Tuesday

[books] Bullshit

According to a contributor for The New York Times, books make you a boring person. In case you don't have a subscription and can’t get to the article, I'd like to post large chunks of the text:

There's a new piety in the air: the self-congratulation of book lovers. Long considered immune to criticism by virtue of being outnumbered by channel surfers, Internet addicts, video maniacs and other armchair introverts, bookworms have developed a semi-mystical complacency about the moral and mental benefits of reading. ''Books Make You a Better Person,'' a banner outside a Los Angeles school proclaims. Books keep kids off drugs. They keep gang members out of prison. They keep terrorists, for all we know, at the gates. This is what we hear at the 200-odd book festivals that have proliferated across America from San Francisco to New York. This, indeed, is what we hear during the N.B.A. playoffs! City dwellers vote and choose a single book for everyone to read at the same time. ''Read a book, save a life,'' one radio ad intones; and even in the absence of charitable contributions, this is very nearly what we feel we are doing. To be a reader these days is to be a sterling member of society, a thoughtful and sensitive human being, a winner.

It is easy to fetishize things that we imagine are on their way out. In the age of Comcast and America Online, books seem quaint, whimsical, imperiled and therefore virtuous. We assume that reading requires a formidable intellect. We forget that books were the television of previous years -- by which I mean they were the source of passive entertainment as well as occasional enlightenment, of social alienation as well as private joy, of idleness as well as inspiration. Books were a mixed bag, and they still are. Books could be used or misused, and they still can be.

Writers themselves carried on about their danger. From Seneca in the first century to Montaigne in the 16th, Samuel Johnson in the 18th and William Hazlitt and Emerson in the 19th, writers have been at pains to remind their readers not to read too much. ''Our minds are swamped by too much study,'' Montaigne wrote, ''just as plants are swamped by too much water or lamps by too much oil.'' By filling yourself up with too much of other folks' thought, you can lose the capacity and incentive to think for yourself.
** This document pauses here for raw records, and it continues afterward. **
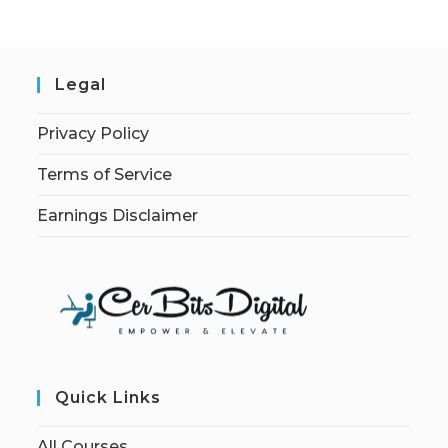
Legal
Privacy Policy
Terms of Service
Earnings Disclaimer
Quick Links
All Courses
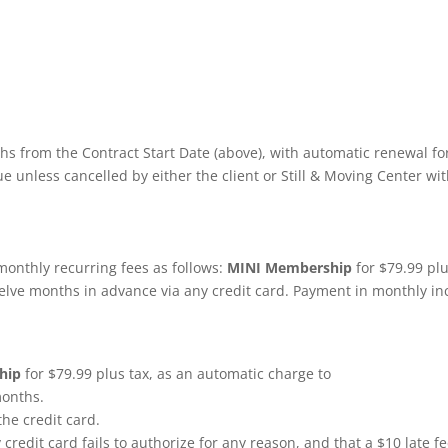
nths from the Contract Start Date (above), with automatic renewal for
 unless cancelled by either the client or Still & Moving Center with
 monthly recurring fees as follows:
MINI Membership
for $79.99 plu
twelve months in advance via any credit card. Payment in monthly i
hip
for $79.99 plus tax, as an automatic charge to
months.
 the credit card.
y credit card fails to authorize for any reason, and that a $10 late fe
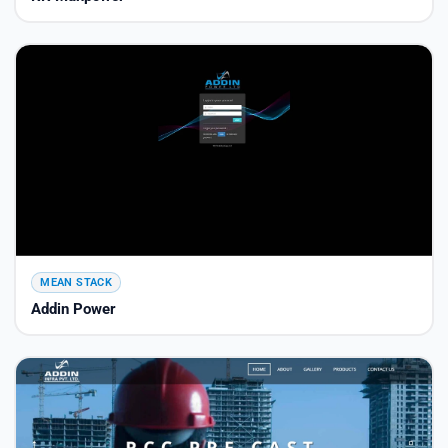
MEAN STACK
Addin Power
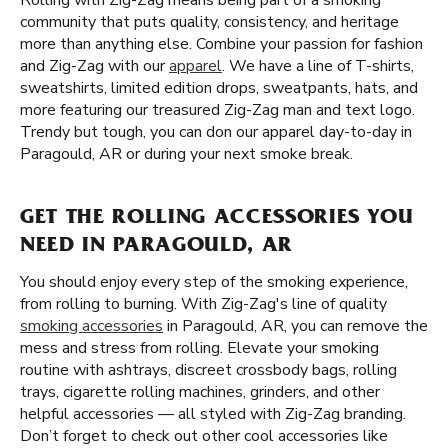
Rolling with Zig-Zag means being part of a smoking
community that puts quality, consistency, and heritage
more than anything else. Combine your passion for fashion
and Zig-Zag with our
apparel
. We have a line of T-shirts,
sweatshirts, limited edition drops, sweatpants, hats, and
more featuring our treasured Zig-Zag man and text logo.
Trendy but tough, you can don our apparel day-to-day in
Paragould, AR or during your next smoke break.
GET THE ROLLING ACCESSORIES YOU
NEED IN PARAGOULD, AR
You should enjoy every step of the smoking experience,
from rolling to burning. With Zig-Zag's line of quality
smoking accessories
in Paragould, AR, you can remove the
mess and stress from rolling. Elevate your smoking
routine with ashtrays, discreet crossbody bags, rolling
trays, cigarette rolling machines, grinders, and other
helpful accessories — all styled with Zig-Zag branding.
Don’t forget to check out other cool accessories like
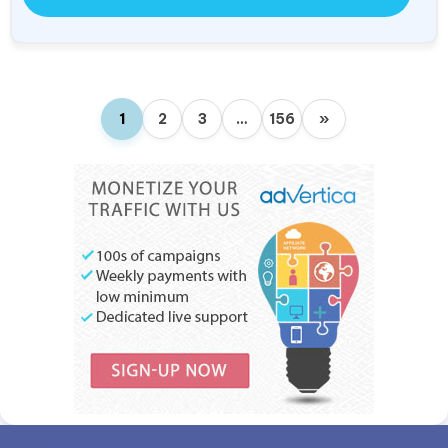
1
2
3
…
156
»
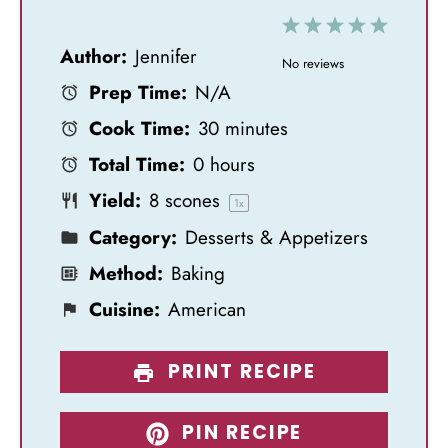
1
2
3
4
5
Author:
Jennifer
S
S
S
S
S
No reviews
Prep Time:
N/A
t
t
t
t
t
Cook Time:
30 minutes
a
a
a
a
a
Total Time:
0 hours
r
r
r
r
r
Yield:
8
scones
s
s
s
s
1
x
Category:
Desserts & Appetizers
Method:
Baking
Cuisine:
American
PRINT RECIPE
PIN RECIPE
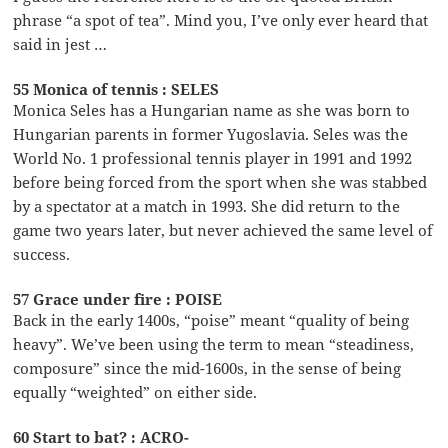
phrase “a spot of tea”. Mind you, I’ve only ever heard that
said in jest …
55 Monica of tennis : SELES
Monica Seles has a Hungarian name as she was born to
Hungarian parents in former Yugoslavia. Seles was the
World No. 1 professional tennis player in 1991 and 1992
before being forced from the sport when she was stabbed
by a spectator at a match in 1993. She did return to the
game two years later, but never achieved the same level of
success.
57 Grace under fire : POISE
Back in the early 1400s, “poise” meant “quality of being
heavy”. We’ve been using the term to mean “steadiness,
composure” since the mid-1600s, in the sense of being
equally “weighted” on either side.
60 Start to bat? : ACRO-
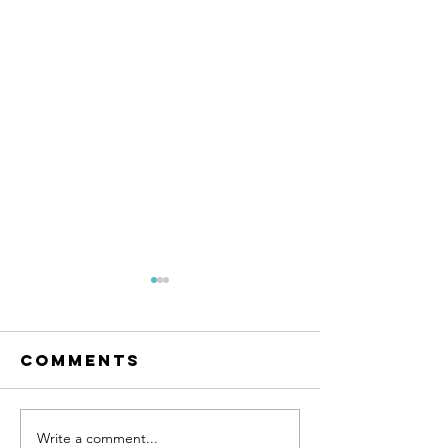
Comments
Write a comment...
DON'T WAIT
Talk to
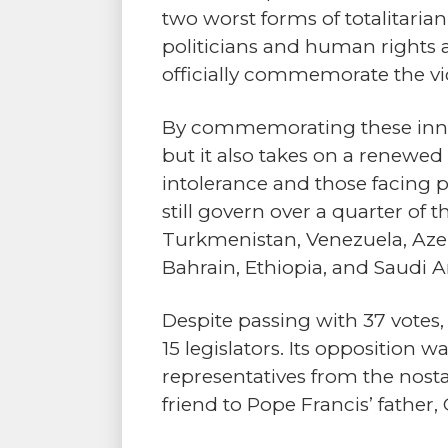
two worst forms of totalitarian
politicians and human rights a
officially commemorate the vic
By commemorating these innoce
but it also takes on a renewed
intolerance and those facing p
still govern over a quarter of
Turkmenistan, Venezuela, Azerb
Bahrain, Ethiopia, and Saudi A
Despite passing with 37 votes
15 legislators. Its opposition
representatives from the nostal
friend to Pope Francis’ father,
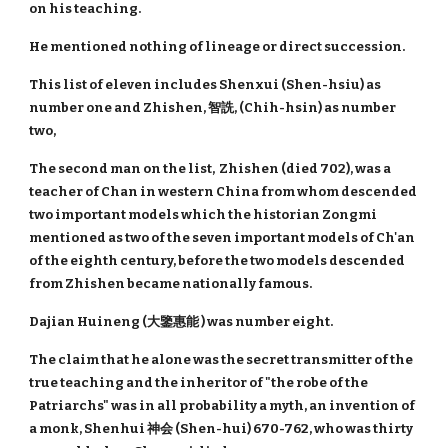
on his teaching.
He mentioned nothing of lineage or direct succession.
This list of eleven includes Shenxui (Shen-hsiu) as
number one and Zhishen, 智詵, (Chih-hsin) as number
two,
The second man on the list, Zhishen (died 702), was a
teacher of Chan in western China from whom descended
two important models which the historian Zongmi
mentioned as two of the seven important models of Ch'an
of the eighth century, before the two models descended
from Zhishen became nationally famous.
Dajian Huineng (大鑒惠能 ) was number eight.
The claim that he alone was the secret transmitter of the
true teaching and the inheritor of "the robe of the
Patriarchs" was in all probability a myth, an invention of
a monk, Shenhui 神会 (Shen-hui) 670-762, who was thirty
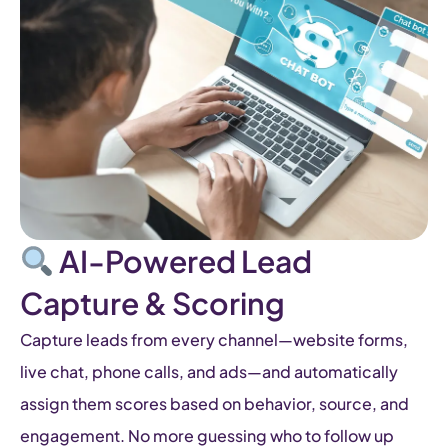
AI-Powered Lead
Capture & Scoring
Capture leads from every channel—website forms,
live chat, phone calls, and ads—and automatically
assign them scores based on behavior, source, and
engagement. No more guessing who to follow up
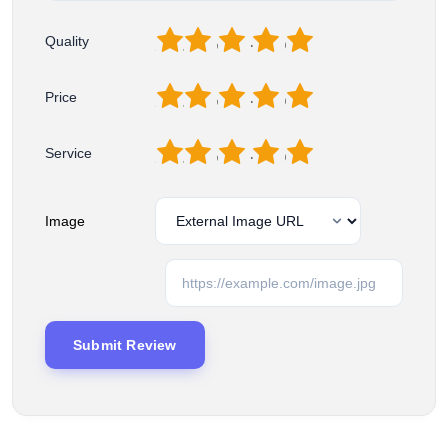
1
2
3
4
5
Quality
1
2
3
4
5
Price
1
2
3
4
5
Service
Image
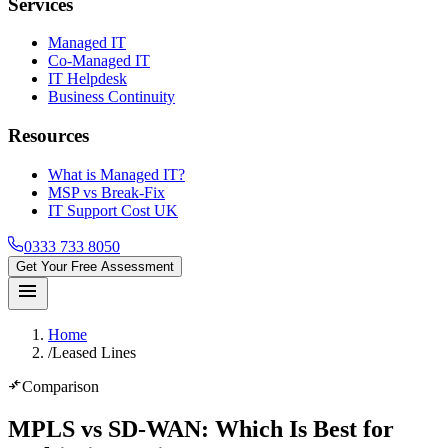
Services
Managed IT
Co-Managed IT
IT Helpdesk
Business Continuity
Resources
What is Managed IT?
MSP vs Break-Fix
IT Support Cost UK
0333 733 8050
Get Your Free Assessment
menu
Home
/
Leased Lines
compare_arrows
Comparison
MPLS vs SD-WAN
: Which Is Best for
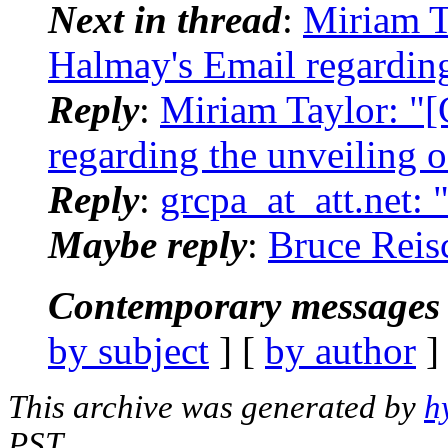
Next in thread
:
Miriam T
Halmay's Email regarding
Reply
:
Miriam Taylor: "
regarding the unveiling o
Reply
:
grcpa_at_att.net:
Maybe reply
:
Bruce Reis
Contemporary messages 
by subject
] [
by author
]
This archive was generated by
h
PST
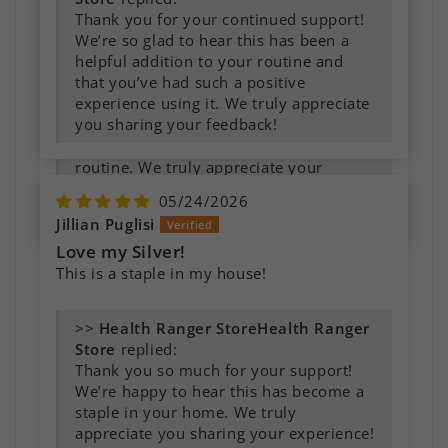
wounds of all kinds.
Thank you for your continued support!
We’re so glad to hear this has been a
helpful addition to your routine and
>>
Health Ranger
that you’ve had such a positive
Store
replied:
experience using it. We truly appreciate
Thank you for the wonderful feedback!
you sharing your feedback!
We’re so glad to hear this has become
an important part of your family’s
routine. We truly appreciate your
support and are grateful you took the
05/24/2026
time to share your experience!
Jillian Puglisi
Love my Silver!
This is a staple in my house!
>>
Health Ranger
Store
replied:
Thank you so much for your support!
We’re happy to hear this has become a
staple in your home. We truly
appreciate you sharing your experience!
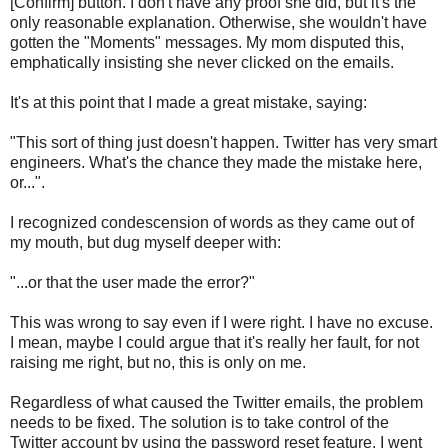
[Confirm] button. I don't have any proof she did, but it's the
only reasonable explanation. Otherwise, she wouldn't have
gotten the "Moments" messages. My mom disputed this,
emphatically insisting she never clicked on the emails.
It's at this point that I made a great mistake, saying:
"This sort of thing just doesn't happen. Twitter has very smart
engineers. What's the chance they made the mistake here,
or...".
I recognized condescension of words as they came out of
my mouth, but dug myself deeper with:
"...or that the user made the error?"
This was wrong to say even if I were right. I have no excuse.
I mean, maybe I could argue that it's really her fault, for not
raising me right, but no, this is only on me.
Regardless of what caused the Twitter emails, the problem
needs to be fixed. The solution is to take control of the
Twitter account by using the password reset feature. I went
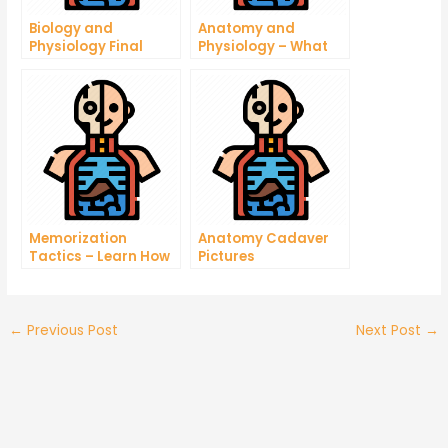
Biology and
Anatomy and
Physiology Final
Physiology – What
Exam Questions
You Need to Know
About Taking this
Exam
Memorization
Anatomy Cadaver
Tactics – Learn How
Pictures
To Memorize Any
Language In Less
Time
←
Previous Post
Next Post
→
We all know people who have read everything and have nothing to say. We all know people who use a text the way others use Muzak: to stave off the silence of their minds. These people may have a comic book in the bathroom, a newspaper on the breakfast table, a novel over lunch, a magazine in the dentist's office, a biography on the kitchen counter, a political expose in bed, a paperback on every surface of their home and a weekly in their back pocket lest they ever have an empty moment. Some will be geniuses; others will be simple text grazers: always nibbling, never digesting -- ever consuming, never creating.

The point is this: There are two very different ways to use books. One is to provoke our own judgments, and the other, by far the more common, is to make such conclusions unnecessary. If we wish to embrace the first, we cannot afford to be adulatory of books in the manner of Moskowitz; we must be aggressive. Even a hint of idolatry disables the mind. ''Meek young men grow up in libraries, believing it their duty to accept the views which Cicero, which Locke, which Bacon have given; forgetful that Cicero, Locke and Bacon were only young men in libraries when they wrote these books,'' Emerson reminded us -- at a time when he was, admittedly, already a middle-aged man in a library.


There's actually more of this garbage, but I don't want to reproduce it all here. The point is, I call "bullshit" on this Christina Nehring. I don't know what kind of book-readers she's been hanging out with but I don't think they're the mindless, self-congratulatory drone that she describes. I don’t think there’s anything wrong with having “a comic book in the bathroom, a newspaper on the breakfast table, a novel over lunch, a magazine in the dentist's office, a biography on the kitchen counter, a political expose in bed, a paperback on every surface of their home and a weekly in their back pocket lest they ever have an empty moment.” Reading a comic in the bathroom is more fun than reading the ingredients on your tube of toothpaste whilst taking a crap. Reading the daily newspaper is more informative than reading the nutritional information on the side of your Count Chocula cereal box. A novel over lunch is better than being forced to talk to that lecherous co-worker who thinks he’s always getting away with staring at your breasts. A magazine at the dentist’s office? How else am I going to find out that celebrities are now naming their babies after fruit? A biography, a political expose, novels and weeklies… I see nothing wrong with reading these. Fucking hell, what’s wrong with this woman? When I read, I read for entertainment purposes not so that I can feel better/superior to other people.

1 comment:

Bill said...

You tell 'em sister! Neil Postman is turning in his grave.